Established in 1998 with a $200,000 donation from the Bellet family, the annual award recognizes outstanding and innovative teaching in undergraduate studies in the School of Arts and Sciences. An additional $100,000 was donated to the University last year through the Bellet family. Award recipients will each receive a one-time cash prize of $2,000 and a grant of $3,000 in support of his or her teaching.

Mossé came to Pitt as an instructor in 1992 and was named a professor in 2004. Among the courses he teaches are Distributed and Real-Time Systems Seminar, Research Topics in Computer Science, Advance Topics in Operating System Seminar, and Social Implications of Computing Technology.

His research interest is in distributed systems, specifically the allocation of computing and network resources in the realm of real-time, power management, security, and fault tolerances. He has been involved in the design and implementation of distributed, real-time operating systems. His work bridges the gap between the operating systems and networking research fields.

Mossé earned the Bachelor of Science degree in mathematics at the University of Brasilia in Brazil in 1985 and the Master of Science and Ph.D. degrees in computer science at the University of Maryland, College Park, in 1990 and 1993 respectively.
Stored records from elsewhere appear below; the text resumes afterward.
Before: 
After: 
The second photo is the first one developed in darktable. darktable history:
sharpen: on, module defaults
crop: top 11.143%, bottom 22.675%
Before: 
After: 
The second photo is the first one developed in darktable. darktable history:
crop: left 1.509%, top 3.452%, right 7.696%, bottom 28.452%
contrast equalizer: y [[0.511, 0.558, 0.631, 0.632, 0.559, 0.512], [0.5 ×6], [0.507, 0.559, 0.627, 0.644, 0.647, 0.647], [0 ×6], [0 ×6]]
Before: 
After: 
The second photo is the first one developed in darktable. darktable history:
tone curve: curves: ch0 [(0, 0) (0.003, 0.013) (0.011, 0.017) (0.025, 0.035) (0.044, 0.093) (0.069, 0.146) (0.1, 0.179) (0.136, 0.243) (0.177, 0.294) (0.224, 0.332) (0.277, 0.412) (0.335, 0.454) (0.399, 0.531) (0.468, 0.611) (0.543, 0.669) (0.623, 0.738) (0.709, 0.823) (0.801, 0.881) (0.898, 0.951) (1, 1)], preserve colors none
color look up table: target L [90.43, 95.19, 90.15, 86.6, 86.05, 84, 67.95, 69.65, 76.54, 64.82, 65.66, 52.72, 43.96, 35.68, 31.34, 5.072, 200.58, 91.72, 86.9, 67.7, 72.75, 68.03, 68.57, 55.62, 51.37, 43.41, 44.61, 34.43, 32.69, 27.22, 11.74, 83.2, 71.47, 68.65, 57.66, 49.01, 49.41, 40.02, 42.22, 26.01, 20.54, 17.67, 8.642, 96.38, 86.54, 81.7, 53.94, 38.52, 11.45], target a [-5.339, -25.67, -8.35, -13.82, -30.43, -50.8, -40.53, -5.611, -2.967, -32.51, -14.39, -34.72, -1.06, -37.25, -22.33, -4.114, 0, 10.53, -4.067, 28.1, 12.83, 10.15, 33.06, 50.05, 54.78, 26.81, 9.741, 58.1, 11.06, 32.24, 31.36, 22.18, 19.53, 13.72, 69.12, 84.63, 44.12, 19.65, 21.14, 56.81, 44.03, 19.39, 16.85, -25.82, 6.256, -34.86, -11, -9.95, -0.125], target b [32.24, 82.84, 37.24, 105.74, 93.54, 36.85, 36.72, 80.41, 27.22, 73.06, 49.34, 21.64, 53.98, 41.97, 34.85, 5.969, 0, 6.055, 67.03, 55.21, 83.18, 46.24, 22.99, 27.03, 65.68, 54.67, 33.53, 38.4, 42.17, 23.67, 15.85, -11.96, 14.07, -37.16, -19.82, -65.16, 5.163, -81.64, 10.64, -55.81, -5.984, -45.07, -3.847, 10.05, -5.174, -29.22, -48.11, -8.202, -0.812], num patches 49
Bledsoe joined the University as an instructor in 1987. He teaches Foundations of

Biology II and Ecology. Bledsoe also taught ecology for two summers in the Honors College Yellowstone Field Course.

A former postdoctoral fellow in Pitt's biological sciences department, Bledsoe also was a Rea Postdoctoral Fellow at the Carnegie Museum of Natural History and a Guyer Postdoctoral Fellow in the Department of Zoology at the University of Wisconsin, Madison. In addition, he served as a visiting faculty member at Wesleyan University in Middletown, Conn.

His research interests in avian systematics and evolution focus on the reconstruction of avian phylogenies through analysis of molecular and morphological data and the use of estimates of phylogeny to gain insight into the ecology and biogeography of birds and basic mechanisms of evolutionary change.

Bledsoe received the Bachelor of Arts degree in biology and environmental studies from the University of California Santa Cruz in 1978 and the Ph.D. degree in biology from Yale University in 1984.